The paper by P. Bech and T. Ban is highly informative, aimed at reviewing the history of psychotropic drugs in the European Union, specifically, as regards the development of the Scandinavian College of Neuropsychopharmacology (SCNP). They cover its early successes, the UKU and the reasons for its later dissolution, and for determining that the UKU now needs to be revived with a somewhat broader mission. Although brief, the paper captures the early high expectations of the SCNP group when the new treatments were introduced, and the manner in which they went about dealing with the evaluation of the new drugs.
It was clear then that a mechanism was necessary that would permit objective evaluation of these agents, while at the same time, making it possible for the science to advance and for new, even more effective, drugs to be developed. To accomplish these aims they established a clinical research committee, that is, the UKU (CRC), to oversee the standardisation and select the technology to be utilised in evaluation. The Committee bent to the use of rating scales for evaluation, and to accommodate the clinicians who would use them, would select only brief rating methods. Thus, they established use of the soundly validated brief Hamilton depression and anxiety scales (Reference Hamilton1) for the affective disorders and the broader Brief Psychiatric Rating Scale (BPRS) (Reference Overall and Gorham2) for trials of anti-psychotic agents. The authors then trace the rise and fall of enthusiasm about the drugs and the problems of conducting clinical trials during the period of 1960–2000, alluding to the reductions in government support, the dissolution of the UKU and the European Committee for Standardization of Clinical Trials, and the increase in the dominance of industry, despite some major developments in the science, led by Arvid Carlsson and Mogens Schou. Now we view a scene where industry citing the failure during the last three decades to develop any new classes of psychotropic drugs for depression or the psychoses, and highly expensive clinical trials that have produced little information of value, have severely reduced their involvement in the development of central nervous system drugs. In order to break this ‘impasse’, to stimulate dialogue among industry and academia, the authors recommend and the SCNP will reassemble a new UKU Committee dedicated to advancing the clinical trial.
Comment
This is a very useful document and comes at a time when a review of the current state of psychotropic drug development designed to stir it out of an inertial state is very much needed. As an investigator who has participated in research in this field, I endorse the revival of the UKU and its goal of improving clinical trials. I, however, believe that its current goal is shortsighted, that it overlooks obvious shortcomings of the established trials model, and unnecessarily narrows the aims of a new approach to these problems. The real problems lie with certain aspects of the current trials and the phasing out of the classic study of the profile of drug actions as designed in earlier clinical studies in psychopharmacology. The UKU will have to recognise that the established clinical trial model was designed more than 50 years ago and was aimed at the marketing question, ‘Is this drug more efficacious than a placebo?’ that allowed one to use brief scales such as the Hamilton and the BPRS, where total scores provided a valid response to the issue of efficacy.
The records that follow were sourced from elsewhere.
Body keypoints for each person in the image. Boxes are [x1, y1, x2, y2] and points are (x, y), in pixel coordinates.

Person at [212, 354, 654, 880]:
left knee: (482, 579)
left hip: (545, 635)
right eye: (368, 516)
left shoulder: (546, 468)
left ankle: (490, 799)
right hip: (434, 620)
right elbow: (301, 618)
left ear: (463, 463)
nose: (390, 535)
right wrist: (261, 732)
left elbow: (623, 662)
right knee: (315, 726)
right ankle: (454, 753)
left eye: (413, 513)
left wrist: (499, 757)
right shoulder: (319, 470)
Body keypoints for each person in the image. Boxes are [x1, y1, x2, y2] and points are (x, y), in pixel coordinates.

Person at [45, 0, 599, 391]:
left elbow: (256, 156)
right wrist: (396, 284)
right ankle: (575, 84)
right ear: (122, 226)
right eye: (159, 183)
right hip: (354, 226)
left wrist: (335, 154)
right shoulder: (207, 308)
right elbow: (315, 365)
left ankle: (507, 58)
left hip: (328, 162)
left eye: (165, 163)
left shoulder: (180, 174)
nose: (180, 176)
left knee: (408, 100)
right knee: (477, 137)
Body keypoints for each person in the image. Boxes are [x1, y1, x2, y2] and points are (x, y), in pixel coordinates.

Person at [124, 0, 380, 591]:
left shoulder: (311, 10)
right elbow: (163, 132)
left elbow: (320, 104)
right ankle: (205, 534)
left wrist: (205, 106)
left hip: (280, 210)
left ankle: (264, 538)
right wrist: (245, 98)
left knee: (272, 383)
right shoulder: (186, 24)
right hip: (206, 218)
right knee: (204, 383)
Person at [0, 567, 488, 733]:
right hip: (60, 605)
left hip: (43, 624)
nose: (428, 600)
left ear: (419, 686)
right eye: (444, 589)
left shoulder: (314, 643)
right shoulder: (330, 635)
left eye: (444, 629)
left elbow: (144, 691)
Such scales, however, are incapable of providing reliable information on any specific clinical actions of the drug in question (Reference Gibbons, Clark and Kupfer3). Thus, a highly expensive clinical trial results in nothing to report beyond whether the drug was or was not efficacious for this specific mental disorder. We have learned over the years, that the anti-depressant drugs when effective, act clinically within the first 2 weeks, may not act directly or specifically on ‘depressed mood’, that different classes of drugs initiate clinical action on different aspects of the disorder [see review in (Reference Katz4)], that the absence of early improvement actions will almost certainly lead to non-response at treatment outcome (Reference Stassen, Angst and Delini-Stula5), and that SSRI’s are likely to be more effective in anxiety disorders than the ‘anti-anxiety’ benzodiazepines (Reference Kahn, McNair and Lipman6). These findings that are critical for understanding drug actions and mechanisms have been uncovered through the use of clinical methods that go beyond total scores from the brief Hamilton and BPRS, and that provide ‘profiles’ of action on the major components of the disorders. This more sensitive behavioural methodology also make it possible to shorten the length of clinical trials.
It means that the goals of a new UKU should be to update the methodology, to revise the currently established clinical trial model, and to broaden their goals, that is, to not only deal with clinical trials, but to include the conduct of investigations in clinical psychopharmacology, generally.
Taking these steps will stimulate clinical investigators and the more efficient, more sensitive, and less-expensive trial should encourage the industry to get re-involved.